Not ruptures but catalysts? Repositioning urban riots and their afterlives through London’s 2011 youth riots

Authors: Anthony Ince*, Cardiff University, Thomas Borén, Stockholm University, Ilda Lindell, Stockholm University
Topics: Urban Geography, Political Geography
Keywords: riots, urban, London, regeneration
Session Type: Paper
Day: 4/11/2018
Start / End Time: 8:00 AM / 9:40 AM
Room: Bacchus, Marriott, River Tower Elevators, 4th Floor
Presentation File: No File Uploaded

The riots that spread across England in summer 2011, triggered initially by the police killing of a young black man, Mark Duggan, were the largest urban uprisings the UK had seen in a generation. Riots tend to be understood as ruptures from ‘acceptable’ spaces of political engagement and therefore perceived as irrational, unarticulated outbursts.

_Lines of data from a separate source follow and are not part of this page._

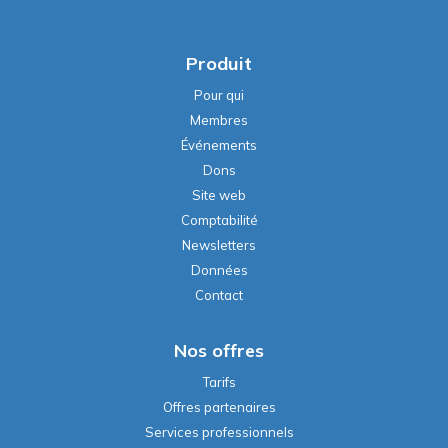
Produit
Pour qui
Membres
Événements
Dons
Site web
Comptabilité
Newsletters
Données
Contact
Nos offres
Tarifs
Offres partenaires
Services professionnels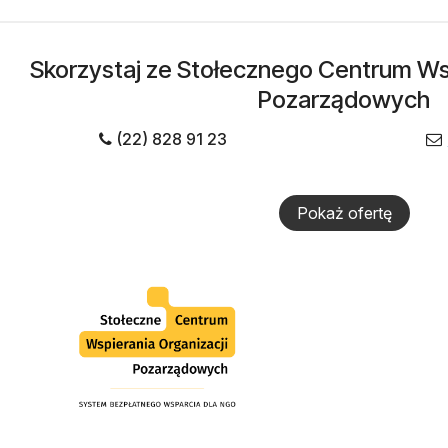
Skorzystaj ze Stołecznego Centrum Wsp
Pozarządowych
(22) 828 91 23
Pokaż ofertę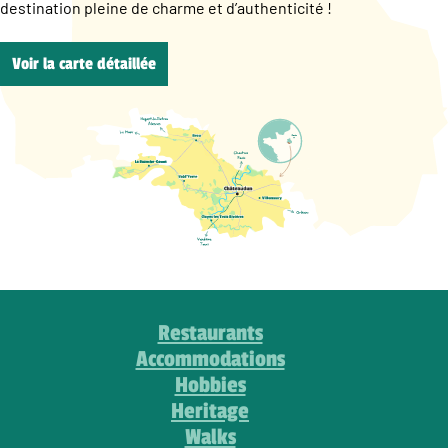
destination pleine de charme et d’authenticité !
Voir la carte détaillée
Restaurants
Accommodations
Hobbies
Heritage
Walks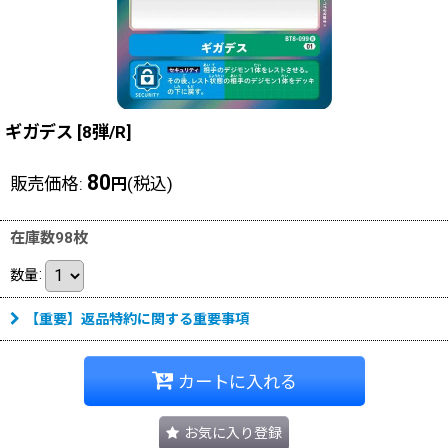
ギガデス
[
8弾/R
]
80
販売価格
:
(税込)
円
在庫数98枚
数量
:
【重要】返品特約に関する重要事項
カートに入れる
お気に入り登録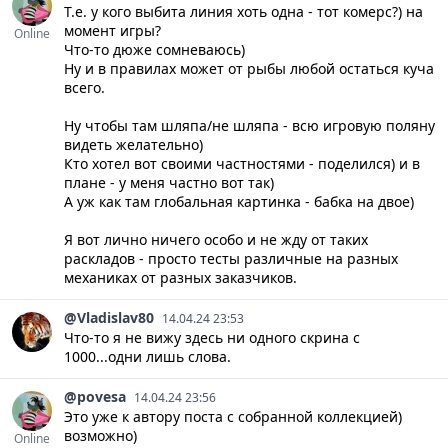
Т.е. у кого выбита линия хоть одна - тот комерс?) на
момент игры?
Online
Что-то дюже сомневаюсь)
Ну и в правилах может от рыбы любой остаться куча
всего.
Ну чтобы там шляпа/не шляпа - всю игровую поляну
видеть желательно)
Кто хотел вот своими частностями - поделился) и в
плане - у меня частно вот так)
А уж как там глобальная картинка - бабка на двое)
Я вот лично ничего особо и не жду от таких
раскладов - просто тесты различные на разных
механиках от разных заказчиков.
@Vladislav80
14.04.24 23:53
Что-то я не вижу здесь ни одного скрина с
1000...одни лишь слова.
@povesa
14.04.24 23:56
Это уже к автору поста с собранной коллекцией)
возможно)
Online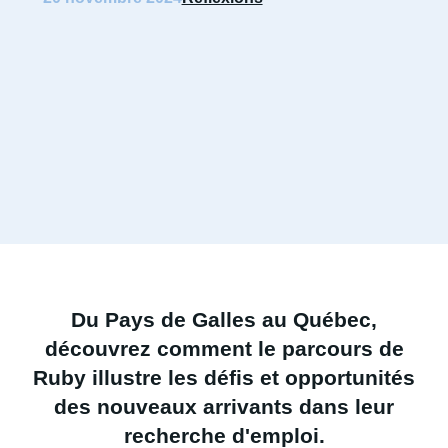
Du Pays de Galles au Québec,
découvrez comment le parcours de
Ruby illustre les défis et opportunités
des nouveaux arrivants dans leur
recherche d'emploi.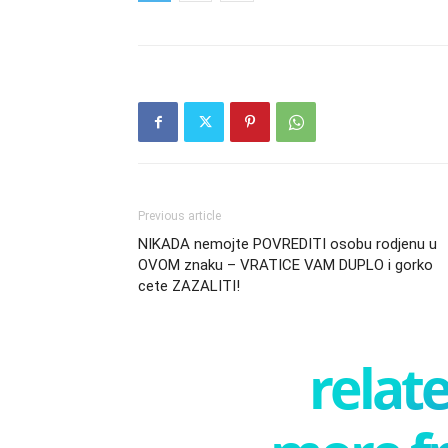
Previous article
NIKADA nemojte POVREDITI osobu rodjenu u
OVOM znaku – VRATICE VAM DUPLO i gorko
cete ZAZALITI!
relate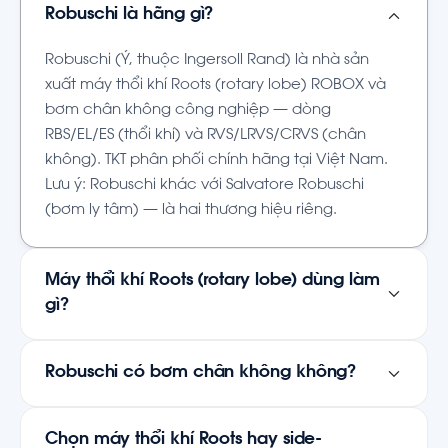
Robuschi là hãng gì?
Robuschi (Ý, thuộc Ingersoll Rand) là nhà sản
xuất máy thổi khí Roots (rotary lobe) ROBOX và
bơm chân không công nghiệp — dòng
RBS/EL/ES (thổi khí) và RVS/LRVS/CRVS (chân
không). TKT phân phối chính hãng tại Việt Nam.
Lưu ý: Robuschi khác với Salvatore Robuschi
(bơm ly tâm) — là hai thương hiệu riêng.
Máy thổi khí Roots (rotary lobe) dùng làm
gì?
Robuschi có bơm chân không không?
Chọn máy thổi khí Roots hay side-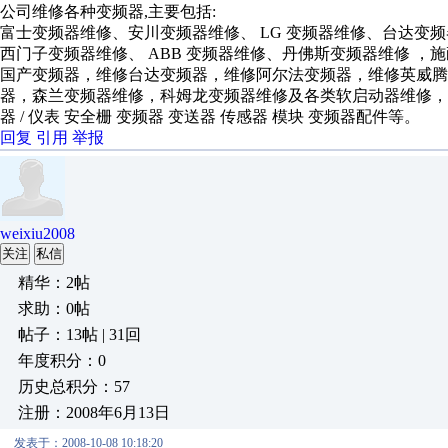
公司维修各种变频器,主要包括:
富士变频器维修、安川变频器维修、 LG 变频器维修、台达变
西门子变频器维修、 ABB 变频器维修、丹佛斯变频器维修 ，
国产变频器，维修台达变频器，维修阿尔法变频器，维修英威
器，森兰变频器维修，科姆龙变频器维修及各类软启动器维修，维修变
器 / 仪表 安全栅 变频器 变送器 传感器 模块 变频器配件等。
回复
引用
举报
weixiu2008
关注
私信
精华：2帖
求助：0帖
帖子：13帖 | 31回
年度积分：0
历史总积分：57
注册：2008年6月13日
发表于：2008-10-08 10:18:20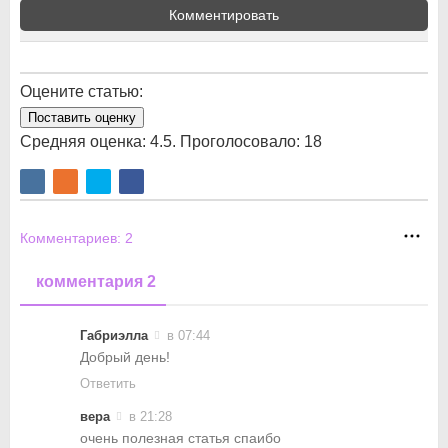
Комментировать
Оцените статью:
Поставить оценку
Средняя оценка:
4.5
. Проголосовало:
18
Комментариев:
2
комментария 2
Габриэлла
в 07:44
Добрый день!
Ответить
вера
в 21:28
очень полезная статья спаибо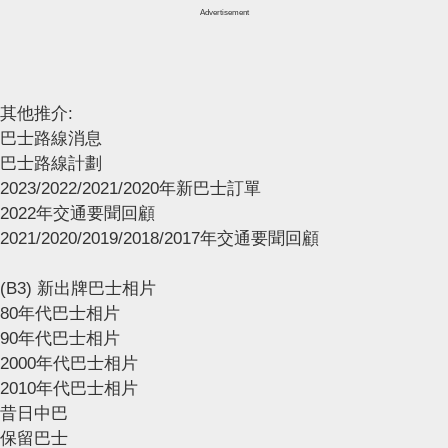
Advertisement
其他推介:
巴士路線消息
巴士路線計劃
2023/2022/2021/2020年新巴士訂單
2022年交通要聞回顧
2021/2020/2019/2018/2017年交通要聞回顧
(B3) 新出牌巴士相片
80年代巴士相片
90年代巴士相片
2000年代巴士相片
2010年代巴士相片
昔日中巴
保留巴士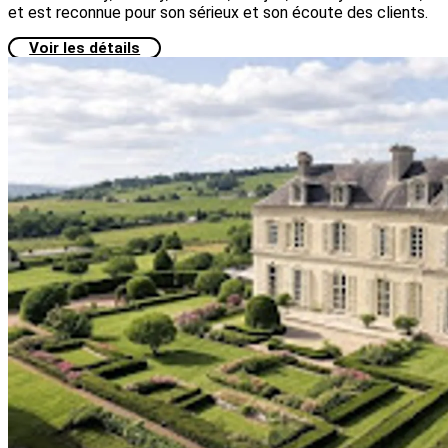
et est reconnue pour son sérieux et son écoute des clients.
Voir les détails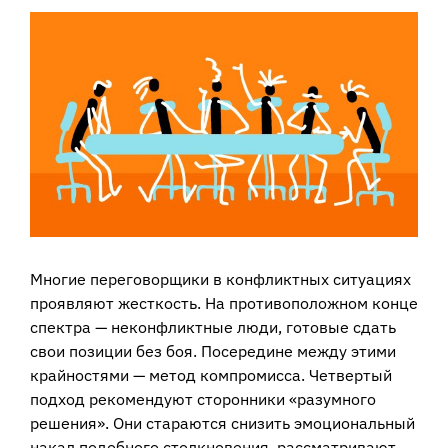
View
Larger
Image
Многие переговорщики в конфликтных ситуациях
проявляют жесткость. На противоположном конце
спектра — неконфликтные люди, готовые сдать
свои позиции без боя. Посередине между этими
крайностями — метод компромисса. Четвертый
подход рекомендуют сторонники «разумного
решения». Они стараются снизить эмоциональный
накал подобного столкновения, рассматривают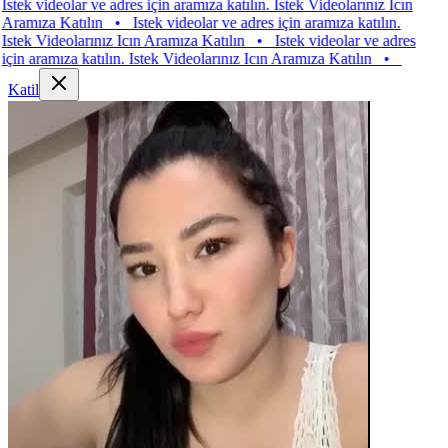
videolar ve adres için aramıza katılın. Istek Videolarınız Icın
za Katılın
•
Istek videolar ve adres için aramıza katılın.
Videolarınız Icın Aramıza Katılın
•
Istek videolar ve adres
ramıza katılın. Istek Videolarınız Icın Aramıza Katılın
•
Katil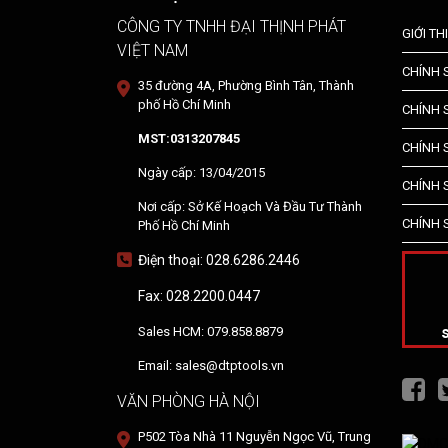
CÔNG TY TNHH ĐẠI THỊNH PHÁT
GIỚI TH
VIỆT NAM
CHÍNH
35 đường 4A, Phường Bình Tân, Thành
phố Hồ Chí Minh
CHÍNH 
MST:0313207845
CHÍNH 
Ngày cấp: 13/04/2015
CHÍNH 
Nơi cấp: Sở Kế Hoạch Và Đầu Tư Thành
CHÍNH 
Phố Hồ Chí Minh
Điện thoại: 028.6286.2446
Fax: 028.2200.0447
Sales HCM: 079.858.8879
Email: sales@dtptools.vn
VĂN PHÒNG HÀ NỘI
P502 Tòa Nhà 11 Nguyễn Ngọc Vũ, Trung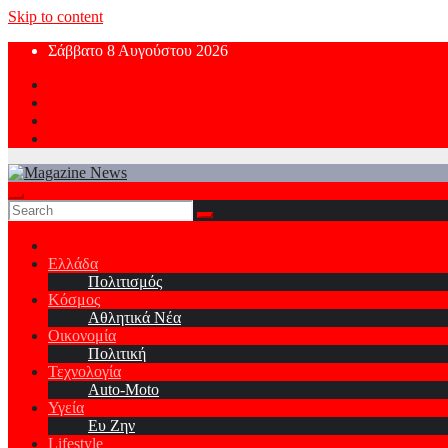
Skip to content
Σάββατο 8 Αυγούστου 2026
Ελλάδα
Πολιτισμός
Κόσμος
Αθλητικά Νέα
Οικονομία
Πολιτική
Τεχνολογία
Auto-Moto
Υγεία
Ευ Ζην
Lifestyle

Scholars and policymakers alike have engaged in depth with their causes and political contexts; however, in this paper, we invert the question, “what causes riots?” to ask instead “what do riots cause?” Using a conceptual framework drawn from both Global North and South, we trace long-term aftermaths and afterlives of the 2011 riots in two areas of London, Tottenham and Croydon, particularly through struggles and experimentations around regeneration projects initiated by post-riot public and private investment. These interventions in the urban fabric catalysed urban politics that variously manifested as ‘alternative’ and ‘mainstream’, ‘legitimate’ and ‘illegitimate’, in relation to established capital-driven speculative redevelopment models. Imaginaries, politics, and practices were generated, halted, recast, or accelerated in dynamic ways that were also entwined with the government’s unfolding localism and austerity agendas. Different forms and levels of connectivity, labour market structures, and historical traces in the communities are significant factors in how actors responded differentially in place and across space. A focus on riots’ long-term aftermaths allows scholars to interrogate the spatialities and temporalities of how alternative urbanisms emerge and intersect with mainstream urban agendas to confront precisely the marginality and exclusion that lies at the root of riots themselves.